"I hardly know; I am only a little under the weather; I am weak. I am losing my—grip—on myself; I am—losing my grip—on my—nerves. I cannot afford to do that." The last was said with more emotion than she cared to display. So she arose, walked swiftly to the dressing-case, took up a lace handkerchief, glanced at herself in the mirror, moved a picture (I noticed that it was a likeness of an old gentleman, perhaps her father), and returned to a chair which stood in the shadow, and then, with a merry little peal of laughter, said: "Well, I don't wonder, doctor, that you are unable to diagnose that case. It would require a barometer to do that I fancy, from the amount of weather I got into it. But really, now, how am I to know what is the matter with me? That is for you to say; I am not the doctor. If you tell me it is malaria, as all of you do, I shall be perfectly satisfied—and take your powders with the docility of an infant in arms. I suppose it is malaria, don't you?"
I wanted to gain time—to study her a little. I saw that she was, or had been really ill; ill, that is, in mind if not in body. I fancied that she had succeeded in deceiving Griswold into treating her for some physical trouble which she did not have, or, if she had it, only as a result of a much graver malady.
The right branch may have been found and nipped off from time time when it grew uncomfortably long, but the root, I believed, had not been touched, and, I thought, had not been even suspected by her former physician.
We of the profession, as you very well know, do not always possess that abiding faith in the knowledge and skill of our brethren that we demand and expect from outsiders.
We claim our right to guess over after our associates, and not always to guess the same thing.
I believed that Griswold had not fully understood his former patient. "Sulph. 12," indeed! Then I smiled, and said aloud:
"Dr. Griswold writes me that in such cases as yours he advises sulph. 12—that it has given relief. Do you call yourself a sulphur patient?" I watched her narrowly, and if she did not smile in a satirical way, I was deceived. "Are you out of that remedy? and do you want more of it?" I asked with a serious face.
She did not reply at once.
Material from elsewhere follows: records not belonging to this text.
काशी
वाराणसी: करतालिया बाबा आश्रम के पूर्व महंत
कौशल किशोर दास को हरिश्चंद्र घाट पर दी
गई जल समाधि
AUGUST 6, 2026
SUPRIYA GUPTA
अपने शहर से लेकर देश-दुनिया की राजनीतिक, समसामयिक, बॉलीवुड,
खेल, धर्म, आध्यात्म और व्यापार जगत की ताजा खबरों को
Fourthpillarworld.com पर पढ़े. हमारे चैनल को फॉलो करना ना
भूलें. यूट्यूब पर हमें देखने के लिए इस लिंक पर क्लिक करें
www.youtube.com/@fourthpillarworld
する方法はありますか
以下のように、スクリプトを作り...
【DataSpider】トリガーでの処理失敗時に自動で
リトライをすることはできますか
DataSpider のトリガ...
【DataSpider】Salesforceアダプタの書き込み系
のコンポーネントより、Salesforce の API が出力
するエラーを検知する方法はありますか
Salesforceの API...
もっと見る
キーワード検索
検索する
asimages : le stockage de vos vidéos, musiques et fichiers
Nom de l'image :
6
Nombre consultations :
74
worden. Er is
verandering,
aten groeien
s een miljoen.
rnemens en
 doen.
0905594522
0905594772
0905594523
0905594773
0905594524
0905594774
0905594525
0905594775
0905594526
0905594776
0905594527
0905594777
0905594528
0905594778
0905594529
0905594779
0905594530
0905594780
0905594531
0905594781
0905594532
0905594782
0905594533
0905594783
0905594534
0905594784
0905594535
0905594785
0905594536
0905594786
There seemed to be a struggle in her mind as to how much she would let me know. Then she looked at me attentively for a moment, with a puzzled expression, I thought; an unutterably weary look crossed her face. She said, slowly, deliberately: "I have no doubt sulphur will do as well as anything else. Oh! yes—I am decidedly a sulphur patient, no doubt I suppose I have taken several pints of that innocent remedy in my time. A number of physicians have given it to me from time to time. Your friend is not its only devotee. Sulphur and nux—nux and sulphur! I believe they cure anything short of a broken heart, or actual imbecility, do they not, doctor?" She laughed, not altogether pleasantly.
How far would she go and how far would she let me go, with this humbuggery? I looked gravely into her eyes, and said, "Certainly they will do all that, and more. They sometimes hold a patient until a doctor can decide which of those two interesting complaints is the particular one to be treated. In your case I am inclined to suspect—the—that it is—not imbecility. I shall therefore begin by asking you to be good enough to tell me what it is that affects your heart."
I had taken her wrist in my hand, as I began to speak. My finger was on her pulse. It gave a great bound, and then beat rapidly; and although her face grew a shade paler and her eyes wavered as they tried to look into mine, I knew that I had both surprised and impressed her.